In Indien ist ein gigantisches Bewässerungsprojekt
geplant – Österreichische Firmen stehen schon in den Startlöchern,
Finanzierung aus Österreich ist im Gespräch. NGOs fordern jedoch
zuvor die Klärung wesentlicher Fragen nach Nutzen, Umsetzungsmodalitäten
und Nachhaltigkeit des Projektes.
Wien, 05.03.2004. Die Regierung des indischen Bundesstaates Andhra Pradesh
plant, am Fluss Godavari ein großes Bewässerungssystem zu errichten.
Das Projekt soll mit Hilfe österreichischer Firmen errichtet werden,
die österreichische Regierung würde die Finanzierung sichern.
Schon mehrmals besuchten österreichische Delegationen das Gebiet,
um das Projekt zu besprechen.
Auf Basis der wenigen öffentlich zugänglichen Informationen
sollen 1,4 Mrd. Liter Wasser aus dem Godavari-Fluss abgepumpt werden,
um eine Fläche von ca. 140.000 Hektar zu bewässern. Das Wasser
soll über 11 Pumpstationen einen Höhenunterschied von 440 Metern
überwinden und mehr als 200 km abgeleitet werden. Ein Vorhaben in
solchen Dimensionen wurde laut Godavari Vedika, einer Gruppierung von
NGOs, bisher in Indien nicht gebaut.
Godavari Vedika bezweifelt keinesfalls, dass die Menschen in der Region
Wasser benötigen. Allerdings stellt sich die Frage, ob das von der
Regionalregierung in Andhra Pradesh entwickelte Projekt wirklich eine
nachhaltige Lösung darstellt.
Daher stellt Godavari Vedika eine Reihe von Fragen:
Wie viel wird im Endeffekt das Wasser kosten und können die Bauern
diesen Preis bezahlen ? Was sind die Umweltauswirkungen des Projekts ?
Ist dieses Projekt wirklich die beste Option ? Und werden die Erwartungen
derer, die schon so lange auf Wasser warten, auch erfüllt werden
?
Die Gruppierung hat Experten beauftragt, das Projekt zu untersuchen:
Erste Ergebnisse sehen folgende Probleme.
Elektrizität
Die Stromkosten erscheinen auf den ersten Blick viel zu hoch.

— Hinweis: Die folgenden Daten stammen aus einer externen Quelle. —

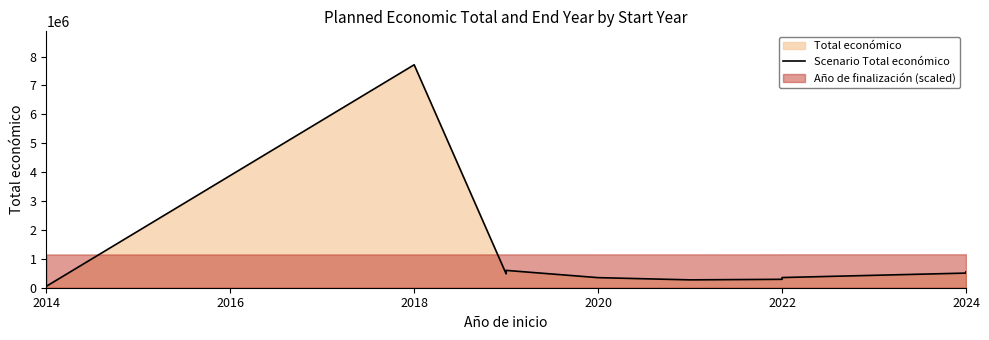

What is the change in value from 2022 to 2024?

+215720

Die Kosten
pro acre (ca. 4046 m2) werden von den Experten der Initiative mit 6864
Rupien berechnet, bei anderen Projekten in Indien belaufen sich die Kosten
auf 400 Rupien.
Einkommen
Es wird erwartet, dass die Bauern nach Fertigstellung des Bewässerungssystems
effizientere Bewässerungstechniken verwenden und ihre Ernte an Reis,
Zwiebel, Tomaten und andere Gemüse pro Flächeneinheit von 1
Tonne auf 2,5 Tonnen steigt.
Allerdings ist zu bedenken, dass diese Bauern oft weniger als 1 Hektar
besitzen. Ob sich die Bauern die moderneren Bewässerungstechniken
leisten können, ist fraglich.
Wasserspeicherung
Das Wasser soll zur Monsunzeit (Juli bis Oktober) gepumpt werden. Allerdings
wohin ? Wenn der Monsun ausreichend ist, sind die bestehenden Speicher
ohnehin gefüllt. Außerdem brauchen die Bauern das Wasser in
Jahren, wo der Monsun nicht ausreichend war, allerdings ist dann die Wasserführung
des Godavari möglicherweise zu gering.
Umweltfragen
Völlig unklar ist zur Zeit, wie und wo die Wasserleitungen verlegt
werden sollen. Wenn sie nicht durch Waldschutzgebiete gehen sollen, müssten
sie entlang des Flusses geführt werden. Dazu bedarf es einer genauen
Untersuchung, inwieweit diese Baumassnahmen die sensiblen Ufer-Ökosysteme
(zer-)stören.
Alternativen
Niemand bestreitet, dass die Bauern von Telangana Wasser brauchen. Ebenfalls
ist klar, dass der Godavari soviel Wasser führt, dass diese Nachfrage
befriedigt werden kann.
Die wesentliche Frage ist nur, zu welchem Preis. Experten meinen, dass
es günstigere Alternativen gibt als das von der Regierung verfolgte
Projekt.
„Diese Fragen müssen geklärt werden, bevor eine endgültige
Entscheidung über den Bau und die Finanzierung des Projekts erfolgen
kann. Es geht darum, eine wirklich nachhaltige Lösung zu finden“,
sagt Dr. Biksham Gujja vom WWF International.